• NFL Joint Licensing Is Subject to Antitrust Scrutiny
  • June 1, 2010 | Authors: Daniel N. Anziska; Barry J. Brett; Bob Edwards; Merril Hirsh; James A. Lamberth
  • Law Firms: Troutman Sanders LLP - New York Office ; Troutman Sanders LLP - Atlanta Office ; Troutman Sanders LLP - Washington Office ; Troutman Sanders LLP - Atlanta Office ; Troutman Sanders LLP - Washington Office
  • For the first time in 18 years, the Supreme Court has ruled for the plaintiffs in an antitrust case.  In American Needle, Inc. v. National Football League, No. 08-661 (May 24, 2010), the Supreme Court unanimously reversed a decision by the United States Court of Appeals for the Seventh Circuit. The Supreme Court ruled that National Football League (NFL) teams are not a single enterprise for all purposes and are capable of engaging in a “contract, combination 111, or conspiracy” that violates Section 1 of the Sherman Act, 15 U.S.C. §1. The Court directed that the NFL teams’ joint licensing of their intellectual property rights through a company formed for that purpose be subject to the Rule of Reason, the test typically applied to joint venture arrangements that involve a genuine sharing of risk.

    In 1963, all of the NFL teams formed National Football League Properties (NFLP) to develop, license and market their intellectual property. In 2000, the teams voted to authorize NFLP to grant exclusive licenses. NFLP granted an exclusive headware license to Reebok, and declined to renew American Needle’s nonexclusive license to make hats with team logos. American Needle then sued, claiming that the agreements among the NFL, its teams, NFLP and Reebok violated §§ 1 and 2 of the Sherman Act.

    The trial court found that, in exploiting intellectual property rights, the NFL teams “have so integrated their operations that they should be deemed a single entity rather than joint ventures cooperating for a common purpose.” The Seventh Circuit affirmed on the grounds that football can be carried out only jointly, and that “only one source of economic power controls the promotion of NFL football.” The Supreme Court, reversed, finding that neither of these observations exempted the arrangement from scrutiny as a “contract, combination or conspiracy” under §1 of the Sherman Act.

    On behalf of a unanimous court, Justice Stevens wrote that the NFL teams “do not possess either the unitary decisionmaking quality or the single aggregation of economic power characteristic of independent action. Each of the teams is a substantial, independently owned, and independently managed business,” that “compete[s] in the market for intellectual property.” Cooperation may be necessary in order to have NFL football, the Court noted. But cooperation is still concerted activity and football teams are not “immune” from potential antitrust liability. Moreover, “[a]greements made within a firm can constitute concerted action covered by §1 when the parties to the agreement act on interests separate from those of the firm itself, and the intrafirm agreements may simply be a formalistic shell for ongoing concerted action.”
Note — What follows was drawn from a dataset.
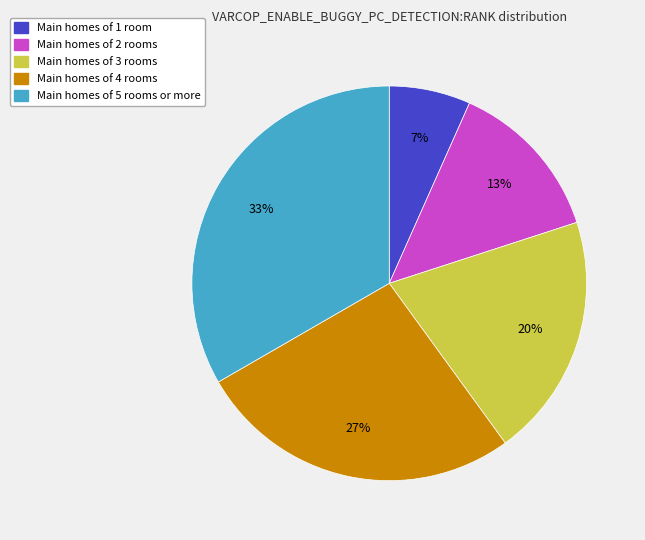

To the nearest percent, what is the average slice percentage?

20%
    The fact that American Needle obtained a reversal does not mean that it will win its lawsuit. The NFL teams’ conduct and that of the NFLP will be assessed under the Rule of Reason to determine whether any potential anticompetitive effects in the exclusive license agreement outweigh any efficiencies that result from the arrangement. In fact, the Court suggested that, where agreement is necessary to market a product at all, the “Rule of Reason may not require a detailed analysis” and “can sometimes be applied in the twinkling of an eye.” The Court left undisturbed its prior holding in Copperweld Corp. v. Independence Tube Corp., 467 U.S. 762 (1984), that a parent corporation is legally incapable of conspiracy with its wholly-owned subsidiary. The Court did not use this decision as an occasion dramatically to revise or to clarify joint venture law. 

    Nevertheless, much of what the Court did say may leave openings for future litigation. In Texaco, Inc. v. Dagher, 547 U.S. 1 (2006), the Court ruled that a joint venture between competitors could not be found liable for setting prices as part of the joint venture. In American Needle, the Court only briefly mentions Dagher and holds that a joint venture and those who form it may face liability when those who form the joint venture continue to operate as independent actors and take action that limits what would otherwise be competition among them.

    It may take some time for lower courts to draw the line between permissible conduct by a joint venture and action on “interests separate from the firm itself.”